Retype exactly the lines that run from the start of the data to the line holding "Kinu Ljubuški", including both, and only those.

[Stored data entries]

════

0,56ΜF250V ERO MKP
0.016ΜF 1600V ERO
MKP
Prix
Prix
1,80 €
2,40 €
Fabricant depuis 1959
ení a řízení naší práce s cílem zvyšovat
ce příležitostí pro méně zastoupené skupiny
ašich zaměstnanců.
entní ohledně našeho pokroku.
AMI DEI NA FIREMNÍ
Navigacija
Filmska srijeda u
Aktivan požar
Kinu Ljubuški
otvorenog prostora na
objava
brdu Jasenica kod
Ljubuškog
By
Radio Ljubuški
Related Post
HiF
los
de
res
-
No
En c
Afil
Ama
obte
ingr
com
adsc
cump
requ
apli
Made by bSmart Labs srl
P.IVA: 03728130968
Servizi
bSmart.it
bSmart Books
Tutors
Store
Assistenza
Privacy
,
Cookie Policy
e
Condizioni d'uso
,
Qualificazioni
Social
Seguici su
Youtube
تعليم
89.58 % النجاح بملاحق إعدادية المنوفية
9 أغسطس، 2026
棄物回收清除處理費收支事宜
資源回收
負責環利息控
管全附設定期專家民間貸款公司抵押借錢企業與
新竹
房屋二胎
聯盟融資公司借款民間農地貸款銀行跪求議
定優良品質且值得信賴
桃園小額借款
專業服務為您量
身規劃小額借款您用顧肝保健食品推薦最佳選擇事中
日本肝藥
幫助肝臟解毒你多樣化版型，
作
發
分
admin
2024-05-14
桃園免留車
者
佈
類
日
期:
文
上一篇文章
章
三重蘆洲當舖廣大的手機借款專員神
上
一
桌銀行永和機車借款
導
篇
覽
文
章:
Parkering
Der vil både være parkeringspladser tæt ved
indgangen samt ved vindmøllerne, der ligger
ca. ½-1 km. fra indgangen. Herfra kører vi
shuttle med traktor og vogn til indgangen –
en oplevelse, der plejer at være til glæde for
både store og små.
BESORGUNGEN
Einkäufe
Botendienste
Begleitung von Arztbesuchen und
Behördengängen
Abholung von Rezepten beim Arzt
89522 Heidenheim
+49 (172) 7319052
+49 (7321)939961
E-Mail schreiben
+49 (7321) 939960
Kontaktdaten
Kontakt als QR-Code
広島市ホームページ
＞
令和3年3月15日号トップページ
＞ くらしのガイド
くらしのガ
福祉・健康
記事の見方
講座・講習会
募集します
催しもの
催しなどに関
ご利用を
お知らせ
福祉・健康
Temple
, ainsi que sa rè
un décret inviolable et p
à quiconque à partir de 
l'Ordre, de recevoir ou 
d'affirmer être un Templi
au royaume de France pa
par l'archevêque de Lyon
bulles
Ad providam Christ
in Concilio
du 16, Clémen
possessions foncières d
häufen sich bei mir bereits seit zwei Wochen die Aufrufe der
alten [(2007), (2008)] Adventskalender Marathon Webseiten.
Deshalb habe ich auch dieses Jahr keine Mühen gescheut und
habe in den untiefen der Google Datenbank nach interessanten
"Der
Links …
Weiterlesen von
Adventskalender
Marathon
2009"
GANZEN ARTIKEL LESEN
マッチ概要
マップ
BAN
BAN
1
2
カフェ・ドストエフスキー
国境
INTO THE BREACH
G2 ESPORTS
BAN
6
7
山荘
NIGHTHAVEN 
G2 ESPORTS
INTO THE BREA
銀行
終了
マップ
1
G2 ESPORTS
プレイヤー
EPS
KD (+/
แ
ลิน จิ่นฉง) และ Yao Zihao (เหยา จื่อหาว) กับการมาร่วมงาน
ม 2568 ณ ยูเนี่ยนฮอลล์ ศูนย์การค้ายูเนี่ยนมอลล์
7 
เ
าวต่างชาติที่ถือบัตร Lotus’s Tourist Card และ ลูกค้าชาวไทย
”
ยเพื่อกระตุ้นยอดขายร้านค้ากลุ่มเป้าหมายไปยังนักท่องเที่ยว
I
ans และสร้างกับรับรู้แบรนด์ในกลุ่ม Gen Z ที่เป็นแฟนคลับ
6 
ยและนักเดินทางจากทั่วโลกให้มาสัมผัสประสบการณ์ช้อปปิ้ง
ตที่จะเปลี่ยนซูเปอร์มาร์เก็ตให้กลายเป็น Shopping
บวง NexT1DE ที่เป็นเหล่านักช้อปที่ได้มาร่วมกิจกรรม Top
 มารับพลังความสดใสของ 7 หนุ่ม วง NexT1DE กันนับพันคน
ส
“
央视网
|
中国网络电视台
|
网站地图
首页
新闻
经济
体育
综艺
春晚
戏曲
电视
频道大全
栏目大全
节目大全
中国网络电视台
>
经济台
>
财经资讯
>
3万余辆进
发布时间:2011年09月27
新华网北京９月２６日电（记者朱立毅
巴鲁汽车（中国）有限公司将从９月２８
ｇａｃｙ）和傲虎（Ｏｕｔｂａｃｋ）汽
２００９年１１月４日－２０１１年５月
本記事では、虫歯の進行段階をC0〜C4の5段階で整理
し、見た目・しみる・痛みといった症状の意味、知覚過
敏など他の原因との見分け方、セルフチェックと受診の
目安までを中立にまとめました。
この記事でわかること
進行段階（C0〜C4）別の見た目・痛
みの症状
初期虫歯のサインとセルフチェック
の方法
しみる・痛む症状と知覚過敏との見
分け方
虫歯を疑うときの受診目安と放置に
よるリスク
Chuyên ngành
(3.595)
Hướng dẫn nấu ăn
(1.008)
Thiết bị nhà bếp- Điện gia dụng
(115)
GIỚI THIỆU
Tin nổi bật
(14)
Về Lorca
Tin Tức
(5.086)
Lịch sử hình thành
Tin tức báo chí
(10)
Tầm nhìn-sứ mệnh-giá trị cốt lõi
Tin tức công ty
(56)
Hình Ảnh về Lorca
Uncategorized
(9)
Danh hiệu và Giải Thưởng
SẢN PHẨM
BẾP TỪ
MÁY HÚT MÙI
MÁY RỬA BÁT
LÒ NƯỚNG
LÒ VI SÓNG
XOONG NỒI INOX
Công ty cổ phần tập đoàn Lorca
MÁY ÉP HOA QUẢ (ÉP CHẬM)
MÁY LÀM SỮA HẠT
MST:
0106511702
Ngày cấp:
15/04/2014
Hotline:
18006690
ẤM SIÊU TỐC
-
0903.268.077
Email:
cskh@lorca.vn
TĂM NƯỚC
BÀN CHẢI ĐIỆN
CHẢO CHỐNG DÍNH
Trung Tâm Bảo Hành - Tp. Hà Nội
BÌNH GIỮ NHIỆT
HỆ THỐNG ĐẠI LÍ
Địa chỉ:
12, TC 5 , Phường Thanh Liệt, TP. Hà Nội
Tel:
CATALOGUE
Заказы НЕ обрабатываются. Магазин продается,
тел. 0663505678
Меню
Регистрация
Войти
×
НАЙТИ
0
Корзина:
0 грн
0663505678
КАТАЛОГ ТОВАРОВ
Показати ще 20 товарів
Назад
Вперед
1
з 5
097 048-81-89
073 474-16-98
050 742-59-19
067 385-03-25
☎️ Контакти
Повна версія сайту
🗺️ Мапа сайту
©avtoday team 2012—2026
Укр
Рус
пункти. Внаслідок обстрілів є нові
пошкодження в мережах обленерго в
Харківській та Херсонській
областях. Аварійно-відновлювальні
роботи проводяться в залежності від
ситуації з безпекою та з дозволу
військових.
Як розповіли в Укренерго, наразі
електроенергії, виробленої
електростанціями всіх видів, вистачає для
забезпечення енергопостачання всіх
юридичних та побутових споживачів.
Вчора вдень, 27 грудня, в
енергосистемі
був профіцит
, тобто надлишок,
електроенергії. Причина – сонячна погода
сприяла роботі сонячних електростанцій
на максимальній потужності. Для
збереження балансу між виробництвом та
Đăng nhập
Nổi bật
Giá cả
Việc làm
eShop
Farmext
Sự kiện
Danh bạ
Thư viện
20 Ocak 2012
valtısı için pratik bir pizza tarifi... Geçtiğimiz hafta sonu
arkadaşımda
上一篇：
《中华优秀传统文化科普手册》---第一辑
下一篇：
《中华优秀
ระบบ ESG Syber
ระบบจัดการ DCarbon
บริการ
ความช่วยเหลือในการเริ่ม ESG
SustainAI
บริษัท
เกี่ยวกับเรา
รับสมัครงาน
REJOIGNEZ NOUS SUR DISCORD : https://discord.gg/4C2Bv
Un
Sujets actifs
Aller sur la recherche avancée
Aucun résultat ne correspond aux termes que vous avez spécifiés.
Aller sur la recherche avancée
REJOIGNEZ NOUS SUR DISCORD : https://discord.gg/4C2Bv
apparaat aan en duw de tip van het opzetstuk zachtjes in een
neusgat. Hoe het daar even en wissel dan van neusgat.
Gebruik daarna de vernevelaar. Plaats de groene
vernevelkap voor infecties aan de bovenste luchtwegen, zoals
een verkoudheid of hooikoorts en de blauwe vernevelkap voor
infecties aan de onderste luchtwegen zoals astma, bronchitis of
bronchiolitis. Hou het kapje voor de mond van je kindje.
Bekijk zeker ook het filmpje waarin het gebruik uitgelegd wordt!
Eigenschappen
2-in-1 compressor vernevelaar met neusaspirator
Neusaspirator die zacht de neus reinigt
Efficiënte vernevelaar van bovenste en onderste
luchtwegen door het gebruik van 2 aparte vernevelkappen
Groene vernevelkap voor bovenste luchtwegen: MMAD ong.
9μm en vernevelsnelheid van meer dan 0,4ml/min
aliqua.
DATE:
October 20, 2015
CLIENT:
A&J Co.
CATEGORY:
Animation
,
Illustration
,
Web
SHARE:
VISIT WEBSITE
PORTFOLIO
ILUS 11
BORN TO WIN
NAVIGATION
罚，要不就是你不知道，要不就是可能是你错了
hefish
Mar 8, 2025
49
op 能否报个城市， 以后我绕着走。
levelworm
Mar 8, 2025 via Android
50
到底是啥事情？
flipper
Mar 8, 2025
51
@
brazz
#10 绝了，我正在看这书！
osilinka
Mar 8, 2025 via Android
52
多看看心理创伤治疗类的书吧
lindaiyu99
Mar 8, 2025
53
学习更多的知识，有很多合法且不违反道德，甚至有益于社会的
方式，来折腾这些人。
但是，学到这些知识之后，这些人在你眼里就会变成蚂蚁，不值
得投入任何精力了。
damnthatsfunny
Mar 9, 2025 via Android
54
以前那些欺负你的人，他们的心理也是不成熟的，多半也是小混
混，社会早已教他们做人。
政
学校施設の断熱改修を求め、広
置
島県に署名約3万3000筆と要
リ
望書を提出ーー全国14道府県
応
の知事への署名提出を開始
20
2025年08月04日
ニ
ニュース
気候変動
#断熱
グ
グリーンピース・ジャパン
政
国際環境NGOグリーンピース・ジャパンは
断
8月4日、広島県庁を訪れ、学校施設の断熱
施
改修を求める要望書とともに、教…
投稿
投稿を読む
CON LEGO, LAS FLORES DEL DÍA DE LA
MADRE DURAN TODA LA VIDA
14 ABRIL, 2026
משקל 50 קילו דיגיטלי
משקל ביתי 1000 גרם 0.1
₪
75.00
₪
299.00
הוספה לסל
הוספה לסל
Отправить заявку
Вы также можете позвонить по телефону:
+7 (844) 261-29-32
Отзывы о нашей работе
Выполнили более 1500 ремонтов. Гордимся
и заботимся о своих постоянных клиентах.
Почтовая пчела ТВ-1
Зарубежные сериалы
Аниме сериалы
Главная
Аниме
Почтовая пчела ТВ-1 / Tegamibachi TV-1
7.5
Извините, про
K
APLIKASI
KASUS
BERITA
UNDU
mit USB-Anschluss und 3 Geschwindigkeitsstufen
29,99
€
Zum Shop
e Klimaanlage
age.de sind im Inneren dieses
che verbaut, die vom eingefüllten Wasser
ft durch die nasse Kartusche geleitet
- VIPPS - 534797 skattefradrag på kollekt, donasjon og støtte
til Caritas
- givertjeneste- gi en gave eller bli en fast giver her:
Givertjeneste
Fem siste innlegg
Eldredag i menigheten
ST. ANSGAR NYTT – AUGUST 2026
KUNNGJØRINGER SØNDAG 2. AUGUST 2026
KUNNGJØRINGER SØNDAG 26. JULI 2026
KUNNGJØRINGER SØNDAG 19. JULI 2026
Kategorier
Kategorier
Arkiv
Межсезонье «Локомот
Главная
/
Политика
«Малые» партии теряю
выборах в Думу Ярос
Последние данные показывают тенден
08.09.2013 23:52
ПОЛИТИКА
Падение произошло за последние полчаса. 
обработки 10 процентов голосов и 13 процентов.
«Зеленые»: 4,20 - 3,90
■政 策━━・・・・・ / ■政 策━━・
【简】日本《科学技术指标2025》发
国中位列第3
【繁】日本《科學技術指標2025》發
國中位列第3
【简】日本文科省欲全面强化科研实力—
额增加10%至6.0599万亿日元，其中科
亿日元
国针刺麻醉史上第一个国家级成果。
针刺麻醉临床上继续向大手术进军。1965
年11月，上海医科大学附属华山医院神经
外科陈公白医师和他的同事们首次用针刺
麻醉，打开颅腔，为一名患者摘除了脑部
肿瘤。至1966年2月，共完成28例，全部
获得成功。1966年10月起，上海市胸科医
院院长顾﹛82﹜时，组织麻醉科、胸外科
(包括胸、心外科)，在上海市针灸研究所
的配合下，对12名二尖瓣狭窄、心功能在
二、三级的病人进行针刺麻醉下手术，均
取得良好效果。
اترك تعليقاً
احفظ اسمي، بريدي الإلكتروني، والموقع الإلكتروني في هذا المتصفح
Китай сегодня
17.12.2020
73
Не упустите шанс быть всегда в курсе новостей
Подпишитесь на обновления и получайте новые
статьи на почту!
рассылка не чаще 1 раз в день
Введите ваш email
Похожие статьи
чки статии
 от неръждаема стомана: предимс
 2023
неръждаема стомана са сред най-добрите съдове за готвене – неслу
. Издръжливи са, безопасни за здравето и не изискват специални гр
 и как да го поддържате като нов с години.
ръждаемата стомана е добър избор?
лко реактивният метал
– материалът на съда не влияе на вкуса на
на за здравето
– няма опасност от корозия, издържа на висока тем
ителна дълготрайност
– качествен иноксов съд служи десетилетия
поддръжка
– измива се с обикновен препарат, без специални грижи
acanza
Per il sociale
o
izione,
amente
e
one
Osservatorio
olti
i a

════

=== ANSWER TO THE PROBLEM ===
0,56ΜF250V ERO MKP
0.016ΜF 1600V ERO
MKP
Prix
Prix
1,80 €
2,40 €
Fabricant depuis 1959
ení a řízení naší práce s cílem zvyšovat
ce příležitostí pro méně zastoupené skupiny
ašich zaměstnanců.
entní ohledně našeho pokroku.
AMI DEI NA FIREMNÍ
Navigacija
Filmska srijeda u
Aktivan požar
Kinu Ljubuški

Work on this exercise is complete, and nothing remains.